Although Ethiopia is one of the countries worst affected by human onchocerciasis, the exact taxonomic identity of the blackflies acting as the main vectors in the endemic areas has never been determined. A cytotaxonomic analysis of Simulium damnosum s.l. collected from three endemic sites in south-western Ethiopia has now revealed the existence of the 'Kisiwani' form (a non-anthropophilic cytoform that is common in East Africa) and a newly recognized species, Simulium kaffaense. Simulium kaffaense sp. nov. is differentiated from other members of the S. damnosum complex by six fixed inversions and dozens of 'new' floating inversions. The rearing of egg batches from some of the biting adult females, to larvae or adults, indicated that the human-biting blackflies were all S. kaffaense.

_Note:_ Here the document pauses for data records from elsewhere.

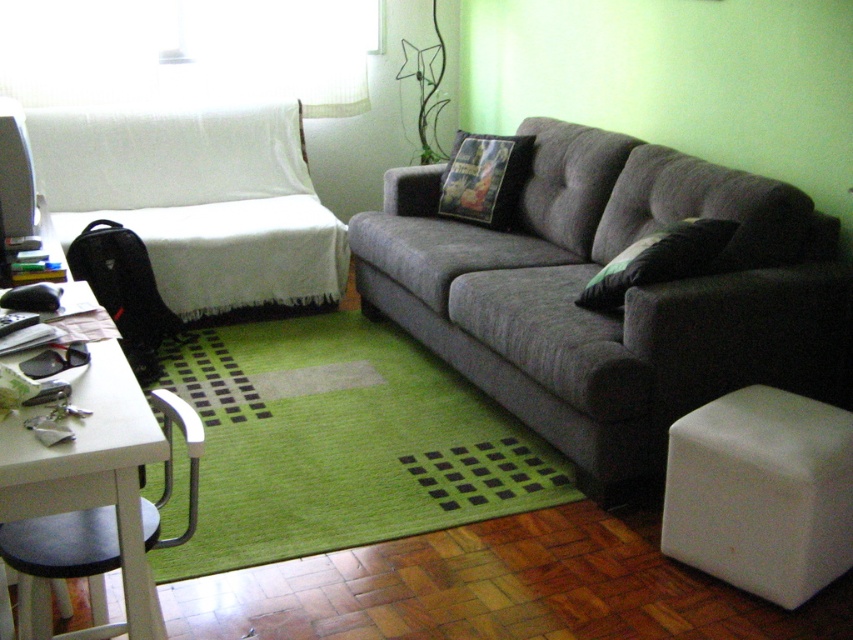
You are a delivery person trying to place a large package on the white fabric covered couch at left and the green textured pillow at right. Which object can the package be placed on without exceeding its height?

The white fabric covered couch at left has a greater height compared to the green textured pillow at right, so the package can be placed on the white fabric covered couch at left without exceeding its height.

You are standing in the living room and want to place a small table next to the white fabric covered couch at left. Based on its current position, where should you place the table?

The white fabric covered couch at left is located at point (196, 198), so you should place the table near those coordinates to position it next to the couch.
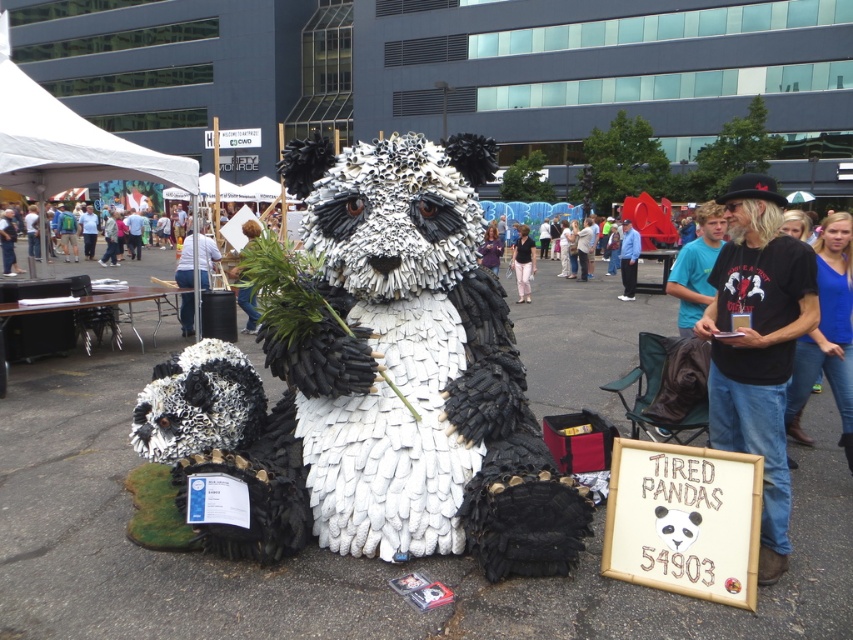
You are standing at the center of the image and want to find the blue cotton shirt at right. In which direction should you look to see it?

You should look to the right because the blue cotton shirt at right is located at point [828,328], which is to the right side of the image.

You are at the festival and want to find the blue cotton shirt at right. According to the coordinates provided, where should you look?

You should look at point [828,328] to find the blue cotton shirt at right.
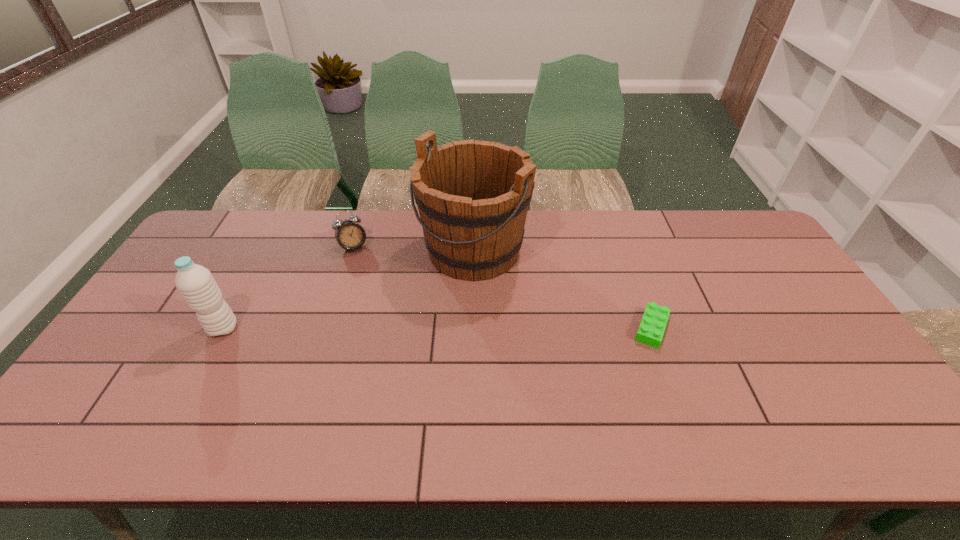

As S. kaffaense is not only highly anthropophilic but also, apparently, the only anthropophilic member of the S. damnosum complex present, it is likely to be the main (if not the only) vector of Onchocerca volvulus in the study area. The presence of inversion 1S-1 and a complex inversion possibly involving 1L-3 indicates that S. kaffaense either belongs or is close to the 'Nile' phylogenetic group of S. damnosum s. l. The karyotype frequencies of the inversions in the collections from the three study sites indicate that at least two forms of S. kaffaense, here designated 'Bebeka' and 'Jimma', were caught. The taxonomy and medical importance of S. kaffaense are discussed.